YOUR ASSIGNMENT
What you return should be the full listing, exactly as given.

== Segment start ==

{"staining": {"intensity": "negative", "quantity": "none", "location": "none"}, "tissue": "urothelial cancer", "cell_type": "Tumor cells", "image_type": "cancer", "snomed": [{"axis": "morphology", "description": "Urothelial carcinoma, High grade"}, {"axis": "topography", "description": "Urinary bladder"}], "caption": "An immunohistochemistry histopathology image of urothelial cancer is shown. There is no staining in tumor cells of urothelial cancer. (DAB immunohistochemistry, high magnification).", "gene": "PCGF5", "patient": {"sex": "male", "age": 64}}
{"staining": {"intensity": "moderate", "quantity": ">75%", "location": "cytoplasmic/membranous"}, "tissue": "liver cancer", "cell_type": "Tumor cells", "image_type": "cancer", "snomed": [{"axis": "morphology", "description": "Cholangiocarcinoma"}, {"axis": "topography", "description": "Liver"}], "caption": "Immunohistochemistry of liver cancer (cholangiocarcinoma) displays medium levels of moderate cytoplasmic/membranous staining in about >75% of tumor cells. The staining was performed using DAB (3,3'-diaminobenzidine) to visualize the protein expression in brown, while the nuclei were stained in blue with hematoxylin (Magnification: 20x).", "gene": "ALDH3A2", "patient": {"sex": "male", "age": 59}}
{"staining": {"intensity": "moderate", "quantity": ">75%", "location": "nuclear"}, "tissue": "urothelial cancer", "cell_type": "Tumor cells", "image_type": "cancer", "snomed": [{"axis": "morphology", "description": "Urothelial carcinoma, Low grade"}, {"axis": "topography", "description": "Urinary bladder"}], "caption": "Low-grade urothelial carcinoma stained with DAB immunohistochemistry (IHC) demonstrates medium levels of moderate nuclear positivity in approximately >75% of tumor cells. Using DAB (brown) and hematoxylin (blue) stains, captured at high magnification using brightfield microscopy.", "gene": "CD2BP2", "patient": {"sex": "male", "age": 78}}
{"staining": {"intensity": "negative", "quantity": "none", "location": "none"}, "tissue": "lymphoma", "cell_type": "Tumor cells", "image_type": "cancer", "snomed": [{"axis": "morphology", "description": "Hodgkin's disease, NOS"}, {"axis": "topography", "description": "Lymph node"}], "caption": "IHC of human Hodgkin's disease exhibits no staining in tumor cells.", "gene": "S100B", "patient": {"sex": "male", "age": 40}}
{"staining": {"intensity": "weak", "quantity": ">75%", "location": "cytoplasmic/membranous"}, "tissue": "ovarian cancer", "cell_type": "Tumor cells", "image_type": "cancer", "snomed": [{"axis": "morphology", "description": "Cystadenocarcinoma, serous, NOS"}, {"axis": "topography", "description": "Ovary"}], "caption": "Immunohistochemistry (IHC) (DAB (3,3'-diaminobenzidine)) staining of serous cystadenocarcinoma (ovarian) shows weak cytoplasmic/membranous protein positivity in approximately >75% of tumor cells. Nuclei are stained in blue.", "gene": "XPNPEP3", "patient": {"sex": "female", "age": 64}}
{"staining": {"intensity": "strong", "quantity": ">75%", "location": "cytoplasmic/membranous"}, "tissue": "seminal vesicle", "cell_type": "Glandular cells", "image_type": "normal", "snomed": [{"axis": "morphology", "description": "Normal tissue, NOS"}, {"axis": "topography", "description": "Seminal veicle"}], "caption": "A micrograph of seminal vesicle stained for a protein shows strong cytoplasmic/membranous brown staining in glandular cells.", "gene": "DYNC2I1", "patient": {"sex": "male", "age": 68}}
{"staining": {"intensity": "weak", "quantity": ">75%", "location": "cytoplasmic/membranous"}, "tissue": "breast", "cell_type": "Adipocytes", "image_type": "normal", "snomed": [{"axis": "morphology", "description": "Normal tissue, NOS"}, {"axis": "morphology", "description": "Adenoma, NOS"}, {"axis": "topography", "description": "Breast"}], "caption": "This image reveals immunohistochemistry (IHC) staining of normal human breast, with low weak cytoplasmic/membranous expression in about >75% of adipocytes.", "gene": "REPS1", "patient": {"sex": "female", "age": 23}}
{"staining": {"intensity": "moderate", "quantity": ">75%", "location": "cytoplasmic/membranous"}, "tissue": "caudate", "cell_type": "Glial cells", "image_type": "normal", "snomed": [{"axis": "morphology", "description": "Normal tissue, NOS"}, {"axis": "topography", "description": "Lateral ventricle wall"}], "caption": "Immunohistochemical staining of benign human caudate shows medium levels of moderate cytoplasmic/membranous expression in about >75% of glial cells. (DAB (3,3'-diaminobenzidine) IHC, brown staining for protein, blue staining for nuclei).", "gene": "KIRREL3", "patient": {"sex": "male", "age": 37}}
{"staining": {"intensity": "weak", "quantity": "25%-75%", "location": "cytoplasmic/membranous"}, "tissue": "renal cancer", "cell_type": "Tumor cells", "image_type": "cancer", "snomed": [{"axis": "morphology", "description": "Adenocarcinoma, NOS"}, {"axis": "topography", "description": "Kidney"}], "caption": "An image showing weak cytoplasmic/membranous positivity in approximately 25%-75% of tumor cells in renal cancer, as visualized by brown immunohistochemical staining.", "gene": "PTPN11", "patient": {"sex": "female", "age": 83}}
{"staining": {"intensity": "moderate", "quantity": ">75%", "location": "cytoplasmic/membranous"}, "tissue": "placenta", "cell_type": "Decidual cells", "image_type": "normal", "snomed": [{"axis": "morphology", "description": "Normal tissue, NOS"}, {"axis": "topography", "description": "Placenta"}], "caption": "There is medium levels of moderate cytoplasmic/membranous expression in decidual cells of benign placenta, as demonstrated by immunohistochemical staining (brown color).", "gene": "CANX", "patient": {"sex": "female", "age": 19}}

== Segment end ==

TASK RESPONSE
{"staining": {"intensity": "negative", "quantity": "none", "location": "none"}, "tissue": "urothelial cancer", "cell_type": "Tumor cells", "image_type": "cancer", "snomed": [{"axis": "morphology", "description": "Urothelial carcinoma, High grade"}, {"axis": "topography", "description": "Urinary bladder"}], "caption": "An immunohistochemistry histopathology image of urothelial cancer is shown. There is no staining in tumor cells of urothelial cancer. (DAB immunohistochemistry, high magnification).", "gene": "PCGF5", "patient": {"sex": "male", "age": 64}}
{"staining": {"intensity": "moderate", "quantity": ">75%", "location": "cytoplasmic/membranous"}, "tissue": "liver cancer", "cell_type": "Tumor cells", "image_type": "cancer", "snomed": [{"axis": "morphology", "description": "Cholangiocarcinoma"}, {"axis": "topography", "description": "Liver"}], "caption": "Immunohistochemistry of liver cancer (cholangiocarcinoma) displays medium levels of moderate cytoplasmic/membranous staining in about >75% of tumor cells. The staining was performed using DAB (3,3'-diaminobenzidine) to visualize the protein expression in brown, while the nuclei were stained in blue with hematoxylin (Magnification: 20x).", "gene": "ALDH3A2", "patient": {"sex": "male", "age": 59}}
{"staining": {"intensity": "moderate", "quantity": ">75%", "location": "nuclear"}, "tissue": "urothelial cancer", "cell_type": "Tumor cells", "image_type": "cancer", "snomed": [{"axis": "morphology", "description": "Urothelial carcinoma, Low grade"}, {"axis": "topography", "description": "Urinary bladder"}], "caption": "Low-grade urothelial carcinoma stained with DAB immunohistochemistry (IHC) demonstrates medium levels of moderate nuclear positivity in approximately >75% of tumor cells. Using DAB (brown) and hematoxylin (blue) stains, captured at high magnification using brightfield microscopy.", "gene": "CD2BP2", "patient": {"sex": "male", "age": 78}}
{"staining": {"intensity": "negative", "quantity": "none", "location": "none"}, "tissue": "lymphoma", "cell_type": "Tumor cells", "image_type": "cancer", "snomed": [{"axis": "morphology", "description": "Hodgkin's disease, NOS"}, {"axis": "topography", "description": "Lymph node"}], "caption": "IHC of human Hodgkin's disease exhibits no staining in tumor cells.", "gene": "S100B", "patient": {"sex": "male", "age": 40}}
{"staining": {"intensity": "weak", "quantity": ">75%", "location": "cytoplasmic/membranous"}, "tissue": "ovarian cancer", "cell_type": "Tumor cells", "image_type": "cancer", "snomed": [{"axis": "morphology", "description": "Cystadenocarcinoma, serous, NOS"}, {"axis": "topography", "description": "Ovary"}], "caption": "Immunohistochemistry (IHC) (DAB (3,3'-diaminobenzidine)) staining of serous cystadenocarcinoma (ovarian) shows weak cytoplasmic/membranous protein positivity in approximately >75% of tumor cells. Nuclei are stained in blue.", "gene": "XPNPEP3", "patient": {"sex": "female", "age": 64}}
{"staining": {"intensity": "strong", "quantity": ">75%", "location": "cytoplasmic/membranous"}, "tissue": "seminal vesicle", "cell_type": "Glandular cells", "image_type": "normal", "snomed": [{"axis": "morphology", "description": "Normal tissue, NOS"}, {"axis": "topography", "description": "Seminal veicle"}], "caption": "A micrograph of seminal vesicle stained for a protein shows strong cytoplasmic/membranous brown staining in glandular cells.", "gene": "DYNC2I1", "patient": {"sex": "male", "age": 68}}
{"staining": {"intensity": "weak", "quantity": ">75%", "location": "cytoplasmic/membranous"}, "tissue": "breast", "cell_type": "Adipocytes", "image_type": "normal", "snomed": [{"axis": "morphology", "description": "Normal tissue, NOS"}, {"axis": "morphology", "description": "Adenoma, NOS"}, {"axis": "topography", "description": "Breast"}], "caption": "This image reveals immunohistochemistry (IHC) staining of normal human breast, with low weak cytoplasmic/membranous expression in about >75% of adipocytes.", "gene": "REPS1", "patient": {"sex": "female", "age": 23}}
{"staining": {"intensity": "moderate", "quantity": ">75%", "location": "cytoplasmic/membranous"}, "tissue": "caudate", "cell_type": "Glial cells", "image_type": "normal", "snomed": [{"axis": "morphology", "description": "Normal tissue, NOS"}, {"axis": "topography", "description": "Lateral ventricle wall"}], "caption": "Immunohistochemical staining of benign human caudate shows medium levels of moderate cytoplasmic/membranous expression in about >75% of glial cells. (DAB (3,3'-diaminobenzidine) IHC, brown staining for protein, blue staining for nuclei).", "gene": "KIRREL3", "patient": {"sex": "male", "age": 37}}
{"staining": {"intensity": "weak", "quantity": "25%-75%", "location": "cytoplasmic/membranous"}, "tissue": "renal cancer", "cell_type": "Tumor cells", "image_type": "cancer", "snomed": [{"axis": "morphology", "description": "Adenocarcinoma, NOS"}, {"axis": "topography", "description": "Kidney"}], "caption": "An image showing weak cytoplasmic/membranous positivity in approximately 25%-75% of tumor cells in renal cancer, as visualized by brown immunohistochemical staining.", "gene": "PTPN11", "patient": {"sex": "female", "age": 83}}
{"staining": {"intensity": "moderate", "quantity": ">75%", "location": "cytoplasmic/membranous"}, "tissue": "placenta", "cell_type": "Decidual cells", "image_type": "normal", "snomed": [{"axis": "morphology", "description": "Normal tissue, NOS"}, {"axis": "topography", "description": "Placenta"}], "caption": "There is medium levels of moderate cytoplasmic/membranous expression in decidual cells of benign placenta, as demonstrated by immunohistochemical staining (brown color).", "gene": "CANX", "patient": {"sex": "female", "age": 19}}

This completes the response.